* [Direction]: From the post on the book Wavy Navy, copy word for word the passage that opens with the words containing "Tuesday, 28 May" and closes with "Granville in 1957.".

Tuesday, 28 May 2013

Wavy Navy 1950. J Lennox Kerr and David James.

James Lennox Kerr (see other posts) was an experienced seaman who served in the RNVR (Royal Navy Volunteer Reserve) during WW2. Details of his service are sparse since his autobiographical writings finish in 1937. He edited (with David James) Wavy Navy by some who served in 1950 (Harrap) with a Foreword by the Admiral of the Fleet, Lord Cunningham of Hyndhope. In it he contributed three chapters. He also wrote The R.N.V.R.: A Record of Achievement with Wilfred Granville in 1957.
JLK's three chapters are written in his three writing names. The J Lennox Kerr chapter 'Third Officer Felicia McClusky' is a very amusing piece about a ship who invented a female officer, giving her a dressed up room and referring to her in ways that seemed to make her more real over time. The WRNS took her to heart and in the end, after visiting her, took her away with them. When an officer was married, a joke telegram was received from Felicia expressing her dismay but wishing them well. Under the pen-name Peter Dawlish, he wrote 'Those Charming Old Gentlemen' is an amusing appreciation of the old-timers who, brought out of retirement, worked behind the scenes to set up and inspect the raggle-taggle efforts of seamen in harbours across the land with no navy training or discipline. They are described as having worked miracles, in a job that was intended to marginalise them since they had kicked the hind-ends of My Lords of the Admiralty (as boy trainees) and knew senior officers as scruffy midshipmen.

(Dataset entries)
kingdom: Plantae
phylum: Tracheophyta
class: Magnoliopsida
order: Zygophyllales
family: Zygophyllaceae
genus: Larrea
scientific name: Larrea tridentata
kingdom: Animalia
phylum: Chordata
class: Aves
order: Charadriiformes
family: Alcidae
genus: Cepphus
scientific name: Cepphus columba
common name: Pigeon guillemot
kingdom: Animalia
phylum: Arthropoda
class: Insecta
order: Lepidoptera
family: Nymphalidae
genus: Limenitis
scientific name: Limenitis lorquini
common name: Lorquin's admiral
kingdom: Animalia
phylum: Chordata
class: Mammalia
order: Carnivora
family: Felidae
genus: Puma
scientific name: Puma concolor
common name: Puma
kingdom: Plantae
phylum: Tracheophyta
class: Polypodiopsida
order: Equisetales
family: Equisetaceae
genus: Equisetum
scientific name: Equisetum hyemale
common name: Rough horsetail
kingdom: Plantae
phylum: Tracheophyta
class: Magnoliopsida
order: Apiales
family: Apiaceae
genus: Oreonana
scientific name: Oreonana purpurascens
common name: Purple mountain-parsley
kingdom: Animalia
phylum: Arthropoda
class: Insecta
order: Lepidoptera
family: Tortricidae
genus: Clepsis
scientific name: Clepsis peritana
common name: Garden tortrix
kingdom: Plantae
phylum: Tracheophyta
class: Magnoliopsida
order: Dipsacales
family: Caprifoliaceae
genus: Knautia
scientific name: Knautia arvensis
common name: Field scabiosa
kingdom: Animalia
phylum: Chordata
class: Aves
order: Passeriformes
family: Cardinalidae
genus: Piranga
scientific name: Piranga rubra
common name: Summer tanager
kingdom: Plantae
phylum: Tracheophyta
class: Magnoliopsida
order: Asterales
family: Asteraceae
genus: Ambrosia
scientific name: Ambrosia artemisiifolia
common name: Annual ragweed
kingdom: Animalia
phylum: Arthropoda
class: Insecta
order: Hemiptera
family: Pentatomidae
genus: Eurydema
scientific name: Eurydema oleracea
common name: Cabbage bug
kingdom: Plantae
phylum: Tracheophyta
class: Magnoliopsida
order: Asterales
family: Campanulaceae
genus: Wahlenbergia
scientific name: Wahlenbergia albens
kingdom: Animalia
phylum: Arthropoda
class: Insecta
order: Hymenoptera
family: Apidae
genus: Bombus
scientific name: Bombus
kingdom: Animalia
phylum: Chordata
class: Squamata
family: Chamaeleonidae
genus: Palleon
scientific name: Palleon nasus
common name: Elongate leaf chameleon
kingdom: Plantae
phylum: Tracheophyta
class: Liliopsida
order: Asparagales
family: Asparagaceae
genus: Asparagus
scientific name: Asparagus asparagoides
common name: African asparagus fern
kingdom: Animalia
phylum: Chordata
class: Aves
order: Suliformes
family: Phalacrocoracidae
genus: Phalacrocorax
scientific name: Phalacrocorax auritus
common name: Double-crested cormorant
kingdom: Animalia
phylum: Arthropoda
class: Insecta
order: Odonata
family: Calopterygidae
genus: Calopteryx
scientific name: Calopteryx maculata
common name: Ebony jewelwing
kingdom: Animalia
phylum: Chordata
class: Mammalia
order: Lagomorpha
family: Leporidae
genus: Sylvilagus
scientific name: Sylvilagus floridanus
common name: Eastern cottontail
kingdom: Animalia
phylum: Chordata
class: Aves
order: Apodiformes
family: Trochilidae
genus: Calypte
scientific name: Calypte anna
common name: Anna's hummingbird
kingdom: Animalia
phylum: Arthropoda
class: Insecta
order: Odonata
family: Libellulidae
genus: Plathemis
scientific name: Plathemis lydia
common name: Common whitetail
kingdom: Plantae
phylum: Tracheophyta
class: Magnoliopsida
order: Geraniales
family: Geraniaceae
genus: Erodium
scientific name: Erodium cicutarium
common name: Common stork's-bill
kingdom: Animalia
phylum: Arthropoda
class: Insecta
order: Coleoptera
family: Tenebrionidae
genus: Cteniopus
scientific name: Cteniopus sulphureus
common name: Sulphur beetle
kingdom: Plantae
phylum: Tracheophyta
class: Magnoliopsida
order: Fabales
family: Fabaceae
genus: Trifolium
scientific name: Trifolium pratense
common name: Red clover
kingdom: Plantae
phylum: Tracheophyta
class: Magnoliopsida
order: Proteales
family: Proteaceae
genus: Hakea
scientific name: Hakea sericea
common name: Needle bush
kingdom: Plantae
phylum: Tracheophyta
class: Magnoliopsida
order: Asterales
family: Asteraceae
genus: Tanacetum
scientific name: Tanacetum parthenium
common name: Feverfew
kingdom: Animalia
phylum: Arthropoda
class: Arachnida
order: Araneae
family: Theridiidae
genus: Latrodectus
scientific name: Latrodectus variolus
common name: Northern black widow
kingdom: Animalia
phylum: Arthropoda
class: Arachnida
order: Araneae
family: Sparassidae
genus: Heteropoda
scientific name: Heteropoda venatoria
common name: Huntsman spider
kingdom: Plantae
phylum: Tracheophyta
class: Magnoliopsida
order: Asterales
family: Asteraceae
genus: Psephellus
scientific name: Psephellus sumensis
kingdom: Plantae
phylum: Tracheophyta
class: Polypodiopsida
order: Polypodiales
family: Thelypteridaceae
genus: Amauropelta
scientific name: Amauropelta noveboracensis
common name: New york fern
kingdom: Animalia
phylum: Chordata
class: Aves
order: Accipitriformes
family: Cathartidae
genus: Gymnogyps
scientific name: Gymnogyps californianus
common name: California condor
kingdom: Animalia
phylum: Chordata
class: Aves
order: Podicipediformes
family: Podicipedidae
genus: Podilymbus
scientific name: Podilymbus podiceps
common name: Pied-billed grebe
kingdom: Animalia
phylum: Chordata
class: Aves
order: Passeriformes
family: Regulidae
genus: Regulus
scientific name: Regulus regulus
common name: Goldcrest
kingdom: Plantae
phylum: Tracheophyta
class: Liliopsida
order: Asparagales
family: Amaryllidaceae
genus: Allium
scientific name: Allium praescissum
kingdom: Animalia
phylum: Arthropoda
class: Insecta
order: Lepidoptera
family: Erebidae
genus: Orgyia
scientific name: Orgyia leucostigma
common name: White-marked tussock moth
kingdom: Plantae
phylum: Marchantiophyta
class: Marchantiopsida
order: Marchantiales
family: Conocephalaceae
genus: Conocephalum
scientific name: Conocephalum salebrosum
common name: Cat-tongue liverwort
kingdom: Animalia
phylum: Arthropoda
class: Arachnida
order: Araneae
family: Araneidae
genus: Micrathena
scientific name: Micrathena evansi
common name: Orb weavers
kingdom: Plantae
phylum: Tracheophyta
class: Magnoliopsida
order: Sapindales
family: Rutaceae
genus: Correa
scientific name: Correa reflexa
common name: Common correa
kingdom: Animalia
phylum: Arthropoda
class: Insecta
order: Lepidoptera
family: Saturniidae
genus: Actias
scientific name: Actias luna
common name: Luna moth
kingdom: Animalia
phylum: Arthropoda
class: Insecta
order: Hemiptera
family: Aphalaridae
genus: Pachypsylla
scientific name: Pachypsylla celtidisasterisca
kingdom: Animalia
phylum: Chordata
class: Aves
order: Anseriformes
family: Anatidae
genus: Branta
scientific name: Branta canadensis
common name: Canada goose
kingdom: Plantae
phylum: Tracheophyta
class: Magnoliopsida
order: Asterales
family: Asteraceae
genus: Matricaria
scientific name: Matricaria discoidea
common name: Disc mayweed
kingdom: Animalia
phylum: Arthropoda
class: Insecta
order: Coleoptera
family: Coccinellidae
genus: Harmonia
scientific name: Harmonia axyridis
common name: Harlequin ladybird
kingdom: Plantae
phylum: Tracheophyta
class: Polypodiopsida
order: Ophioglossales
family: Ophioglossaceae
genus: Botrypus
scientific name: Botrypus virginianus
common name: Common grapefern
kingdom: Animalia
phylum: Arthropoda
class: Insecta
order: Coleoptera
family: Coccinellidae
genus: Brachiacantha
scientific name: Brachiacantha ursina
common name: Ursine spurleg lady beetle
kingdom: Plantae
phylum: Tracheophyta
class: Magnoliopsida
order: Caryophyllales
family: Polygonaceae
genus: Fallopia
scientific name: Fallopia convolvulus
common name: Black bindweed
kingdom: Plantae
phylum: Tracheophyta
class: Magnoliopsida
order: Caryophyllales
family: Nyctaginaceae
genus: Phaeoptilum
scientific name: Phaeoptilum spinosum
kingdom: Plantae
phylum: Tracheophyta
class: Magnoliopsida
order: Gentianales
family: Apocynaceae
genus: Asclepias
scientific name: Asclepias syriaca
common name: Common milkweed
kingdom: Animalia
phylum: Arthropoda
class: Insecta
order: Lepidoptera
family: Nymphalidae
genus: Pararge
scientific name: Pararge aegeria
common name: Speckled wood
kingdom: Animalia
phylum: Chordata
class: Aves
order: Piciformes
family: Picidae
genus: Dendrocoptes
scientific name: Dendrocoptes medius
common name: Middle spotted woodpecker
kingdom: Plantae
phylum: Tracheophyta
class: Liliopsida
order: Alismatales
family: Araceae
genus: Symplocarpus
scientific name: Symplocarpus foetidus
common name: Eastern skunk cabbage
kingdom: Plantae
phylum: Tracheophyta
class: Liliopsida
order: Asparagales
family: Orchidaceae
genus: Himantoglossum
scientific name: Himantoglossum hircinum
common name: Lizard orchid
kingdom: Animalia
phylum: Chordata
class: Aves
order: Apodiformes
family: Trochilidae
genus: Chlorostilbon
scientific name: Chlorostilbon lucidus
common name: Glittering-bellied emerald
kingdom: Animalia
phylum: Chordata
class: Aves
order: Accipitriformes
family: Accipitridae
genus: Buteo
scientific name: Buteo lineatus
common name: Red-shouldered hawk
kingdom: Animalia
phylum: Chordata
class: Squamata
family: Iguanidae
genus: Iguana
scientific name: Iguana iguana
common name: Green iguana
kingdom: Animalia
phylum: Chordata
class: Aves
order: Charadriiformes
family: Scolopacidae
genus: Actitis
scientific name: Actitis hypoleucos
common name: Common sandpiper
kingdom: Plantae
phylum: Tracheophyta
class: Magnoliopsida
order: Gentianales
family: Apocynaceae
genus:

* [Solution]:
Tuesday, 28 May 2013

Wavy Navy 1950. J Lennox Kerr and David James.

James Lennox Kerr (see other posts) was an experienced seaman who served in the RNVR (Royal Navy Volunteer Reserve) during WW2. Details of his service are sparse since his autobiographical writings finish in 1937. He edited (with David James) Wavy Navy by some who served in 1950 (Harrap) with a Foreword by the Admiral of the Fleet, Lord Cunningham of Hyndhope. In it he contributed three chapters. He also wrote The R.N.V.R.: A Record of Achievement with Wilfred Granville in 1957.